**Given exercise a**
In the organism name entries below, substitute "division" for "phylum" starting at the line with "common name: Common nettle" and ending at the last line of the entries. Give back only those lines, with nothing else changed.

**Text excerpt**
You might have concluded that Dole’s attack on popular culture represents, or even constitutes, a tear in the national fabric, but I myself doubt this. The popular culture industry feeds on attack, and is indeed founded upon it. The music industry, for one, has been richly rewarded for its appropriation of rebellion and critique, whether it was the 60s youth culture or 90s Gangsta Rap. Establishment record companies promptly soak up the disposable income of anti-establishment teens, to the apparent satisfaction of all involved. This is precisely the genius of capitalism, which swiftly commodifies fringe lunatics, malcontents, and would-be subversives, the latter learning to express their politics in terms compatible with the interests of capital (and being rewarded for it), or else losing their public voice if they don’t. Capitalism thrives because it can sell even anti-capitalism.
What do we learn from all of this? Perhaps that Dole’s attack was germane not because it posed a genuine threat to a cynical elite (it did not), but because it asserted two fundamental truths of capitalist democracy: that pop culture institutions — and the market forces which guide them — play an active role in civic life, and are no less capable of moral neutrality than we are. I do think Dole is correct when he suggests that our media are fundamentally anti-democratic, and that he is in agreement on this point with Noam Chomsky only supports this conclusion. But attacks on “elitism” help little, and might even distract us from more fruitful investigations.
Why an issue of ASH on popular culture? First, we might be instructed if we reflect on the very idea of a popular culture. Inherent in the notion is the belief that people (and not only kings, or some other elite) are competent to imagine, assemble, express and debate visions of their collectivity. Popular culture issues from an implicitly constructive, democratic and hopeful assessment of the human lot. Thus, if constructivism, equity, and hope are not frequent features of public discourse, or “culture,” we might well find this odd, and question why it is so. We will be suspicious of the artist’s mantra that “I am only showing what I see,” which you’ll notice discloses a passive formulation of creativity indeed. Second, considered as a historical development, popular culture is profoundly progressive, anti-elitist, and anti-authoritarian. And yet popular culture too often glamourises ill-gotten wealth, sexism, invidious class and race stereotypes, petty atrocities, and brutal excess. What has become of the notion that all women and men are worthy of justice, respect and dignity? Dole’s attack, for all its hypocrisy (he praised Arnold Schwarzenegger, a Republican booster), raises important questions about the character of popular culture and its relationship to democracy. Dole’s jeremiad inspired the media to ask the question, What judgement have the people passed on popular culture? But I have been waiting for someone to consider another question: What judgement has popular culture passed on the people?

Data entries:
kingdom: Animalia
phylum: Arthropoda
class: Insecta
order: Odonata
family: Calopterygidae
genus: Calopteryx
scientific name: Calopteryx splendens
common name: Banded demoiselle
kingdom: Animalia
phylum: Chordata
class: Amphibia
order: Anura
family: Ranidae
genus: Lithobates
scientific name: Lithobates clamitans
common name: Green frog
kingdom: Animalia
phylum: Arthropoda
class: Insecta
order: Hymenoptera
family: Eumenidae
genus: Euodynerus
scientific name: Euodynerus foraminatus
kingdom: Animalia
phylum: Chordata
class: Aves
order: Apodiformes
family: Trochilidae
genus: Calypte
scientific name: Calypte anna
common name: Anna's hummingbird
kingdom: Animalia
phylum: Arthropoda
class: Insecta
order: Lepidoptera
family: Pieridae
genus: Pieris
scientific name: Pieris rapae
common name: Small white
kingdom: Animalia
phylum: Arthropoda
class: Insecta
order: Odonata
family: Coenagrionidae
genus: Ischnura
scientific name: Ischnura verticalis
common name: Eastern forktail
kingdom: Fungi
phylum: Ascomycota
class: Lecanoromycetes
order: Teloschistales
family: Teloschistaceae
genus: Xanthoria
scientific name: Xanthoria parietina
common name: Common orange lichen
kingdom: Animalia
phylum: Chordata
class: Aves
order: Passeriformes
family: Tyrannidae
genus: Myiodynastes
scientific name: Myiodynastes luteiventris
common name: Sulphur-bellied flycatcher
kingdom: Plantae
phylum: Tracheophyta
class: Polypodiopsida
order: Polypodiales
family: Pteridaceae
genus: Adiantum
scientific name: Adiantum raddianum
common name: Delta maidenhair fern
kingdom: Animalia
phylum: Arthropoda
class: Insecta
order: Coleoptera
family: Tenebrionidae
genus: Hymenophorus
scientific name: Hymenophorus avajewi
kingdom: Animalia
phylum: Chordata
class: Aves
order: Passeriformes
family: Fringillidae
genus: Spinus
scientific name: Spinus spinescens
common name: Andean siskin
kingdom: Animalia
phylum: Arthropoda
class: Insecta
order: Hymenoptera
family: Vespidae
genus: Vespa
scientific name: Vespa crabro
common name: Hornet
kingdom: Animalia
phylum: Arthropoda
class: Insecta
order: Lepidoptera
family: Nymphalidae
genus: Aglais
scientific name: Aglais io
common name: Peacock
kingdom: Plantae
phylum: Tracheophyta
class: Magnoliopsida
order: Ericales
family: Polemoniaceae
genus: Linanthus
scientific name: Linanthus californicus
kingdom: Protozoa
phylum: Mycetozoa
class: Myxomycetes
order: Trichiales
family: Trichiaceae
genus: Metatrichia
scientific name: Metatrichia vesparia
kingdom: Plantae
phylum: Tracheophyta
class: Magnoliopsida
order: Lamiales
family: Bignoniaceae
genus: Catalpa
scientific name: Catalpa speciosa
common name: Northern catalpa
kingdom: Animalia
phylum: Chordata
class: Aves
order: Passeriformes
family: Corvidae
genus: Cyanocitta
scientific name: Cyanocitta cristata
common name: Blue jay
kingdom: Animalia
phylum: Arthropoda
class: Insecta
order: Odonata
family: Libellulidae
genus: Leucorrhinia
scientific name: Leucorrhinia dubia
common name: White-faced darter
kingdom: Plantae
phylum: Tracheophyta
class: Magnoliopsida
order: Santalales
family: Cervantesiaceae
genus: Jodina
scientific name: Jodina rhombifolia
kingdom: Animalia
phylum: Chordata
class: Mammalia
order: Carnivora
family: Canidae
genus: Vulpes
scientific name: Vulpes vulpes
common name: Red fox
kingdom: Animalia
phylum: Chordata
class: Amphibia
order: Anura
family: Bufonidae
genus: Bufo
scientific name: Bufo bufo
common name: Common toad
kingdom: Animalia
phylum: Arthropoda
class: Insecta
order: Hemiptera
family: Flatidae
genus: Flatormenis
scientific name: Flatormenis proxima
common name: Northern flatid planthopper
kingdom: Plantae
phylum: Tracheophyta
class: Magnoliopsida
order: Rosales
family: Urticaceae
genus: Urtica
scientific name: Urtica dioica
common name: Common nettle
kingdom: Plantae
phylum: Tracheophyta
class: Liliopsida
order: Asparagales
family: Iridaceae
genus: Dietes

**Given exercise b**
From the essay on popular culture above, return the passage starting at "What do we learn" and ending at "more fruitful investigations.", word for word.

**Expected answer a**
common name: Common nettle
kingdom: Plantae
division: Tracheophyta
class: Liliopsida
order: Asparagales
family: Iridaceae
genus: Dietes

**Expected answer b**
What do we learn from all of this? Perhaps that Dole’s attack was germane not because it posed a genuine threat to a cynical elite (it did not), but because it asserted two fundamental truths of capitalist democracy: that pop culture institutions — and the market forces which guide them — play an active role in civic life, and are no less capable of moral neutrality than we are. I do think Dole is correct when he suggests that our media are fundamentally anti-democratic, and that he is in agreement on this point with Noam Chomsky only supports this conclusion. But attacks on “elitism” help little, and might even distract us from more fruitful investigations.